As UI generation moves from manual handoffs to agent-driven workflows, a single, human-friendly file that encodes both exact token values and design intent becomes essential. This project treats a DESIGN.md file as the canonical source-of-truth: machine-readable tokens (YAML front matter) for deterministic outputs and prose for the why — enabling automated tooling to make safe changes, run accessibility checks, and emit interoperable token formats.
What Sets It Apart
- Combines normative tokens + human rationale: tokens give exact values agents need; prose explains purpose and constraints so agents act on semantics, not just variables.
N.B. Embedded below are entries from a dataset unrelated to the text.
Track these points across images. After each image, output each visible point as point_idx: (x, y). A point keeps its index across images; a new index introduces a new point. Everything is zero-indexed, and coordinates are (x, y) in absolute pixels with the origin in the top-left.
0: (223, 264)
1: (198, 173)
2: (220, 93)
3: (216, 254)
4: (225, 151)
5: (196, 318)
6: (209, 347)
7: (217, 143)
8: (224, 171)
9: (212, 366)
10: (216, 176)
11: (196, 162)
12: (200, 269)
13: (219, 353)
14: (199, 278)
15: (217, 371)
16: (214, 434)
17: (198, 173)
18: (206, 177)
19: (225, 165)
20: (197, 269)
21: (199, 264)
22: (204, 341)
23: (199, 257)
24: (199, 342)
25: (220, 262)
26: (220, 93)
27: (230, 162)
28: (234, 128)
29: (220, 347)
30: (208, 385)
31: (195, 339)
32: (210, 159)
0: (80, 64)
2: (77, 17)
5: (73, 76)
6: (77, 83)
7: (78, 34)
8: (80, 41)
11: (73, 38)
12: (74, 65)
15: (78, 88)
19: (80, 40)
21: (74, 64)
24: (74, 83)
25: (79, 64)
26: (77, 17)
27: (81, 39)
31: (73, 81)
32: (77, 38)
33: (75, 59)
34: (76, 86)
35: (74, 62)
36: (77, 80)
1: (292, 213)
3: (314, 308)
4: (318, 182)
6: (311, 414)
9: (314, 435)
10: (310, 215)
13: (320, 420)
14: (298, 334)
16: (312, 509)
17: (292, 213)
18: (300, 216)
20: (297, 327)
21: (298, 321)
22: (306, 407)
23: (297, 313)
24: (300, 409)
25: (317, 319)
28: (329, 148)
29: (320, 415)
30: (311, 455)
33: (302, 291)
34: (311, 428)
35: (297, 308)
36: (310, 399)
This reduces regression risk when agents modify themes.
- Tooling-first UX: a CLI and programmatic linter that surface broken token refs, WCAG contrast issues, and token diffs — so agents can validate changes before committing them.
- Interoperability targets: exporters for Tailwind (JSON/CSS) and a DTCG (W3C design tokens) emitter make the format practical for real projects and existing build systems.
Who It's For and Trade-offs
Great fit if you coordinate agent-driven UI generation, maintain cross-platform design tokens, or need a single writable artifact where designers and agents co-author intent. It helps teams that want automated linting, token diffs, and deterministic exports into CSS/Tailwind. Look elsewhere if you only need a binary design system (pure styleguide UI) without prose, or if you require a finalized, versioned spec with long-term stability guarantees — the format is alpha and evolving, so adopters should expect breaking changes and iterate with the project.
Where It Fits
Think of this as the bridge between design tokens (W3C-style) and practical engineering workflows: it complements design-token libraries and CI by adding a prose layer for instruction to agents and a linter/exporter to slot into pipelines. Use it where automation, accessibility checks, and token interoperability matter more than fixed-format stability.